The manufacturing PMI print rose to a 13-month high in February
However, the actual details are not so pretty or at least not as encouraging as what the rebound in the headline suggests.
Nearly half of the index's month-on-month gain was attributable to a deterioration in supplier delivery times, which is linked to supply chain disruption from the coronavirus outbreak in China. Markit also highlights that in the report:
The 'flash' seasonally adjusted Suppliers' Delivery Times Index was at 47.0 in February, down from 55.1 in January. A reading below 50 signals deterioration in supplier delivery times. In the calculation of the headline Manufacturing PMI, the supplier delivery times index is inverted.
Although there are positive signs with manufacturing output and new orders showing slower rates of decline, but it wasn't to say that there was significant improvement in those key areas that led to the strong reading today.
The euro can still take heart in the release no doubt, as it is doing now with EUR/USD rising to 1.0820 and just settling around 1.0813 currently.
But this isn't to say that the coronavirus isn't having an impact at all nor does it suggest a confirmed recovery in the German and euro area economy just yet.
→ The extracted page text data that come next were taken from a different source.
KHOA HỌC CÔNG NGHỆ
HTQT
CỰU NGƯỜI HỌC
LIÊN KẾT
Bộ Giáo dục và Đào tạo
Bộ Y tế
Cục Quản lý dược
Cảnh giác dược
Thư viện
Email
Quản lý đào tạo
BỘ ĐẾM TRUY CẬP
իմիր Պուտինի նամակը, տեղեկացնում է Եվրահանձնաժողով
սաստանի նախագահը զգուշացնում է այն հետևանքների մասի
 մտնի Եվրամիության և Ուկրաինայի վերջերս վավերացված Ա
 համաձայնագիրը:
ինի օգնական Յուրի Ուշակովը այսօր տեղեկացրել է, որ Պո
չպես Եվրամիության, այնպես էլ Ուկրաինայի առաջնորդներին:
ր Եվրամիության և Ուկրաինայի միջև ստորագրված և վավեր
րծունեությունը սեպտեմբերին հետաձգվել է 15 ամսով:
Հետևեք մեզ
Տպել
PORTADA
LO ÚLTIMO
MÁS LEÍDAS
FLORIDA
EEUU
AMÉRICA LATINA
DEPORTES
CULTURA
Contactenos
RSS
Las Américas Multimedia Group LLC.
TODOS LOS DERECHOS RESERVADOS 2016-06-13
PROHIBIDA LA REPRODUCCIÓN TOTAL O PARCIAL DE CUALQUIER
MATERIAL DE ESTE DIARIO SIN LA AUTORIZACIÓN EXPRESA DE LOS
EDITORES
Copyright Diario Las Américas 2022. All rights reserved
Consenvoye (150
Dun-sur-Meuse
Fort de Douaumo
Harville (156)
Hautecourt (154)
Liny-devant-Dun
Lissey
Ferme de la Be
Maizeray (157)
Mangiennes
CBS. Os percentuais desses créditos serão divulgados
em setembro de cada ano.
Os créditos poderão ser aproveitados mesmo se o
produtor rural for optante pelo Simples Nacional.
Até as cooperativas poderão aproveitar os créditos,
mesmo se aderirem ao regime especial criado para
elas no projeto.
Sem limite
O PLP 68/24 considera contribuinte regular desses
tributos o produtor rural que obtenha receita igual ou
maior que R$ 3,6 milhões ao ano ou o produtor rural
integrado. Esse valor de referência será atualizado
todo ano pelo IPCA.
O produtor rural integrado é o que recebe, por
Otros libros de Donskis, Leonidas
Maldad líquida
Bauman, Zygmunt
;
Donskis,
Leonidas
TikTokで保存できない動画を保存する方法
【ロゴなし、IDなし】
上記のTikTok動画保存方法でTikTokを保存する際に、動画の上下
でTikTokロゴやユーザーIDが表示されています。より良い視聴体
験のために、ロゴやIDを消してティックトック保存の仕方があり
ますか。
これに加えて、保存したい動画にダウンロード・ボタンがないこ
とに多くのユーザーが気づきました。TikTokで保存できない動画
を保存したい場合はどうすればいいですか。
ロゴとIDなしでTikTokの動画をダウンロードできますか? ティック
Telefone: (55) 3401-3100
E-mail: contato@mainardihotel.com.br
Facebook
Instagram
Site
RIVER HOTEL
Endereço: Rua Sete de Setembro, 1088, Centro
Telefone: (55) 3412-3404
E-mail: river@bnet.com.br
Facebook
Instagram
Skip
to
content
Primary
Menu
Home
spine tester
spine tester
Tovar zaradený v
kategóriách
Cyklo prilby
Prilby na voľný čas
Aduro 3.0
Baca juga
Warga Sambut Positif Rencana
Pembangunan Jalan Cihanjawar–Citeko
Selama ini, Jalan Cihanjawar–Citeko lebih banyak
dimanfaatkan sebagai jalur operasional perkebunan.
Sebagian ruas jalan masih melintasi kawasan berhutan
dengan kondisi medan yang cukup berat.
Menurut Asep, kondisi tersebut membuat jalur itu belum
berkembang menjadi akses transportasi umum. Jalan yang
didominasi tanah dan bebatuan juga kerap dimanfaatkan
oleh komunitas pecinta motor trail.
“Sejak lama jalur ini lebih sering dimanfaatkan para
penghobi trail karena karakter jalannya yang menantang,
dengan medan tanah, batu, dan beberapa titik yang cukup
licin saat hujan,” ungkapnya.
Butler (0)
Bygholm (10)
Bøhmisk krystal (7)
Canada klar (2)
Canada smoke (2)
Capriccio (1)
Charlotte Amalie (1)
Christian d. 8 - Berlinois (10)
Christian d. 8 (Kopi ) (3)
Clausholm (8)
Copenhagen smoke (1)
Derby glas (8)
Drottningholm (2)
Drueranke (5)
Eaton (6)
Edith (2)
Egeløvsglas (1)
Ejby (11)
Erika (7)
Update: A bit of backstory here to the supplier delivery times index and why it is inverted (h/t @ QuantmSC2). This bit is particularly interesting:
"The Supplier Deliveries Index is a leading indicator and predictor of future growth or contraction. A rising Supplier Deliveries Index over time usually signals future supply problems. A decreasing Supplier Deliveries Index usually signals increased supply availability - and possibly decreased economic activity. If this index is not in sync with the direction of the PMI® or NMI®, one should not jump to conclusions until it is."